2. Der frühneolithische Stamm: Er hat das Gewohnheitsrecht (Tabus, Ritus, Kosmogonie), das aber organisch gewachsen und deshalb kaum/wenig reflektiert oder hinterfragt wird. Der Stamm hat keine Vorschriften, die ihm aufzeigen, wie er sich gegen Herrschaft wehren soll.

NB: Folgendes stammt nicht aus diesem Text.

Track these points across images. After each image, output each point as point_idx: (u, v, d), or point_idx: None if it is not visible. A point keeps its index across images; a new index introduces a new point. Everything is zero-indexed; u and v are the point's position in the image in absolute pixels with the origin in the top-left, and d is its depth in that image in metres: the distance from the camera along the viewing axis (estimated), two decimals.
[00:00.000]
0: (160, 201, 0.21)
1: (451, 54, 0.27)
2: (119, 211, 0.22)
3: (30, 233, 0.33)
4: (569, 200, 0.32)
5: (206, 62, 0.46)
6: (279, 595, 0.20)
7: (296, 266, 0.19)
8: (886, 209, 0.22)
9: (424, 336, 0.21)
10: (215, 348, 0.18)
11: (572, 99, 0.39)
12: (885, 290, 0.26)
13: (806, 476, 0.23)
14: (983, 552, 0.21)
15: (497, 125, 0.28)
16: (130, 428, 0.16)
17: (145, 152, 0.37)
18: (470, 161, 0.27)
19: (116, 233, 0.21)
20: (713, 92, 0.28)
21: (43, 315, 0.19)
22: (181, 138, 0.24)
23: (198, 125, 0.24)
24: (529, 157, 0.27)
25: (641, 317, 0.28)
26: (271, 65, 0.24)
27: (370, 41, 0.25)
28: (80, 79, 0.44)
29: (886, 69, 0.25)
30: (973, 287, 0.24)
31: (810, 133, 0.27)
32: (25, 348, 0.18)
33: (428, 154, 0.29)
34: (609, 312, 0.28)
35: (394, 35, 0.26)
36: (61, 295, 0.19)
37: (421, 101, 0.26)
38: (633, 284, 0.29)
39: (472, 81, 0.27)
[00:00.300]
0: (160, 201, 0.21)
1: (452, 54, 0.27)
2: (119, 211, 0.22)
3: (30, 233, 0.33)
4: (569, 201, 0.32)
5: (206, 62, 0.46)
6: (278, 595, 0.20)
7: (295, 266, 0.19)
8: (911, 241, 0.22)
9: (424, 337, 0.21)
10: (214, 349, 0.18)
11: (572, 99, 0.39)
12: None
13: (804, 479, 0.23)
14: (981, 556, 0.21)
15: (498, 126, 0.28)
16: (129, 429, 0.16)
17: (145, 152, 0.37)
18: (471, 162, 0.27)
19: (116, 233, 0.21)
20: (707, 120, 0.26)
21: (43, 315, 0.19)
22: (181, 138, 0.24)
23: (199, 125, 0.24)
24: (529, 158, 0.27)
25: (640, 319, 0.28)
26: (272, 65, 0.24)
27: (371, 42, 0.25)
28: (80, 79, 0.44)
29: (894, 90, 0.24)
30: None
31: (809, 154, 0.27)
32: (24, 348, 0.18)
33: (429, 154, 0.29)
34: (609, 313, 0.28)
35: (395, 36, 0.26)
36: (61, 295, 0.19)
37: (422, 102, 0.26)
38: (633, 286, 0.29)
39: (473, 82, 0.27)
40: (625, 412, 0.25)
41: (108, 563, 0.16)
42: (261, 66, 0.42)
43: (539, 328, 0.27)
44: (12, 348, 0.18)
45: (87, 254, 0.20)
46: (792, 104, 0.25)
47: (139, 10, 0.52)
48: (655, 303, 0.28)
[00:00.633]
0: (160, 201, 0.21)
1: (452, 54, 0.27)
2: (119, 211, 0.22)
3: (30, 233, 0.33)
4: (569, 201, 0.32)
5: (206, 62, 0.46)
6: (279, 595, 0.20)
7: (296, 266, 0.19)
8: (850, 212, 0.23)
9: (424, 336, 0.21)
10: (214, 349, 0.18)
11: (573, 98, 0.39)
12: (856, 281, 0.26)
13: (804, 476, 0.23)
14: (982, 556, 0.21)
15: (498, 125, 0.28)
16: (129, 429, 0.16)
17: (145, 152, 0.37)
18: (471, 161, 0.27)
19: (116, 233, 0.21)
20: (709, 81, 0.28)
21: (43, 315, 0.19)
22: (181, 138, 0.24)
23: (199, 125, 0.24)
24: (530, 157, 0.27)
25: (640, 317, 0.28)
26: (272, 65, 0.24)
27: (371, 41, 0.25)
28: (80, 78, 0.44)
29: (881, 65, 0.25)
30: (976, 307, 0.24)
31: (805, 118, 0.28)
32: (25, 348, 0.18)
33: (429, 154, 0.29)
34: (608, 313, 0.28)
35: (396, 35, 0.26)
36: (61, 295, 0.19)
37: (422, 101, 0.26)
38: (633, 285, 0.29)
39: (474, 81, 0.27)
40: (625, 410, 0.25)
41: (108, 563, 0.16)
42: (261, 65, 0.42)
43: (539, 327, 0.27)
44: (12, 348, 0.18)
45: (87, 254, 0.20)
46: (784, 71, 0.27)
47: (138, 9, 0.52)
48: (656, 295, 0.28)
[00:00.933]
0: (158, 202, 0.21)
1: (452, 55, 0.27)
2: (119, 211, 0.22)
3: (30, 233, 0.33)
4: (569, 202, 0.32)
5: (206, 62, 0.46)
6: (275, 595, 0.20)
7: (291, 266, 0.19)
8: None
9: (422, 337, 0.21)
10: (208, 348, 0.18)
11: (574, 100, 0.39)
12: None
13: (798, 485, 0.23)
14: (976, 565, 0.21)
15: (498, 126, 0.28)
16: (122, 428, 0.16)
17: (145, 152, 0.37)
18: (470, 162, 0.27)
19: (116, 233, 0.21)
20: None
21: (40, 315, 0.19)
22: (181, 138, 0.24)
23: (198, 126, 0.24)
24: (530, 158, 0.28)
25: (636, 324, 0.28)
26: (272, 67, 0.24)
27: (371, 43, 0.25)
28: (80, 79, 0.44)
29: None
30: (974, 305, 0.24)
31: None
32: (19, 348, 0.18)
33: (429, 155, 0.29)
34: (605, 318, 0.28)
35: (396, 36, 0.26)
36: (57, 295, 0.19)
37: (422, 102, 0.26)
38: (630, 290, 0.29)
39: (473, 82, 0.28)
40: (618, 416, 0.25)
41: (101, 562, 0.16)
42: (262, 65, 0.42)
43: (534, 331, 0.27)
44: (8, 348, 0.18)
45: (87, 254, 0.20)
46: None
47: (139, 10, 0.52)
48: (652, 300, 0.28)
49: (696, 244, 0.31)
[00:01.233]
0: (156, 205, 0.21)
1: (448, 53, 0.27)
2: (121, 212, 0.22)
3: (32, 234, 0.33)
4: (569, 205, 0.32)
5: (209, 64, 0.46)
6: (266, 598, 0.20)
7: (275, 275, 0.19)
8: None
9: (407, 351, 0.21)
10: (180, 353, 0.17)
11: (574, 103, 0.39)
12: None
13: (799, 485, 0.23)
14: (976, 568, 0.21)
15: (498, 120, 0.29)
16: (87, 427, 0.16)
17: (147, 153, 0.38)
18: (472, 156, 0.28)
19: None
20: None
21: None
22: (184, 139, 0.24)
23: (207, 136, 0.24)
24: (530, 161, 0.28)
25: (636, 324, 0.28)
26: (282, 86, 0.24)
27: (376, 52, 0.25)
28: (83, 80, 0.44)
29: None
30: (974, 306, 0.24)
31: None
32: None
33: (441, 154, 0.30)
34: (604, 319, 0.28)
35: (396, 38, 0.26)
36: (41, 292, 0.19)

3. Der spätneolithische Stamm bis Heute: Ihm wird das Gewohnheitsrecht DURCH VERGLEICH mit der ihn bedrohenden staatlichen Kultur/Zivilisation bewusst, weshalb er sich zu wehren versucht. In dem Moment, in dem ihm ein vormals unhinterfragtes, dynamisch gewachsenes System bewusst wird, hat er bereits verloren, denn jetzt beginnt er zu ideologisieren, um seine Gewohnheiten behalten zu können. Und damit zerstört er das unbewusste Fundament, auf dem das System überhaupt erst so lange gedeihen konnte. Nehmen wir das Beispiel der Irokesen, von denen Wesel in „Der Mythos des Matriarchats“ schreibt:

»Mit der Umsiedelung in die Reservate ändert sich im Grunde äußerlich nicht viel. […] Die Männer gingen auch auf die Jagd, allerdings nicht mehr so weit wie früher. Ihr Gebiet war sehr viel kleiner geworden. Die Männer waren nicht mehr ständig unterwegs, in einem riesigen Gebiet, legten nicht mehr Tausende von Kilometern zurück. […] Sie waren nun immer im Dorf. Wie die Frauen. Das war alles. Aber es genügte. Es veränderte die gesamte Situation. Die Frauen waren nun nicht mehr allein mit der Landwirtschaft beschäftigt. Auch die Männer bestellten die Felder. Damit verschwanden die weiblichen Arbeitskollektive. Mit der ständigen Anwesenheit der Männer änderte sich auch das Familienleben. […] Früher bestand die Gesellschaft aus sesshaften Frauen und nomadisierenden Männern. Jetzt, mit der Sesshaftigkeit der Männer, verstärkte sich das Interesse an der Ehe, an ›ihren‹ Frauen. Verstärkte sich das Besitzdenken. Die Ehen wurden fester. Für die Frauen bedeutet es, dass die alte Mutter-Tochter-Bindung abgelöst und ersetzt wurde durch die Mann-Frau-Bindung.«

Seither lehren die Irokesen ihren Kindern die Verbundenheit zum Stamm und wie wichtig es ist, unabhängig zu bleiben und sich keinen Autoritäten zu unterwerfen. Und dazu schrieb ich:

„Einem Kind all dies lehren zu müssen, bedeutet, dass es nicht mehr verinnerlichte, unbewusste und nicht zu hinterfragende Selbstverständlichkeit ist. Hier kommt bereits eine Art von bewusster Stammesphilosophie zum Vorschein, eine Art Stammesmoral und damit eine erste Form der Ideologie, welche die patriarchalische Morgendämmerung abzuwehren versucht.“

Dieses neue Bewusstsein zerstört das, was einen Stamm überhaupt erst ausmacht: Das nicht hinterfragte „So-sein“ gewachsener Strukturen.

4. Auf dieser Phase steht dann der goldhortende Aschanti und Big Mac-fressende Indianer.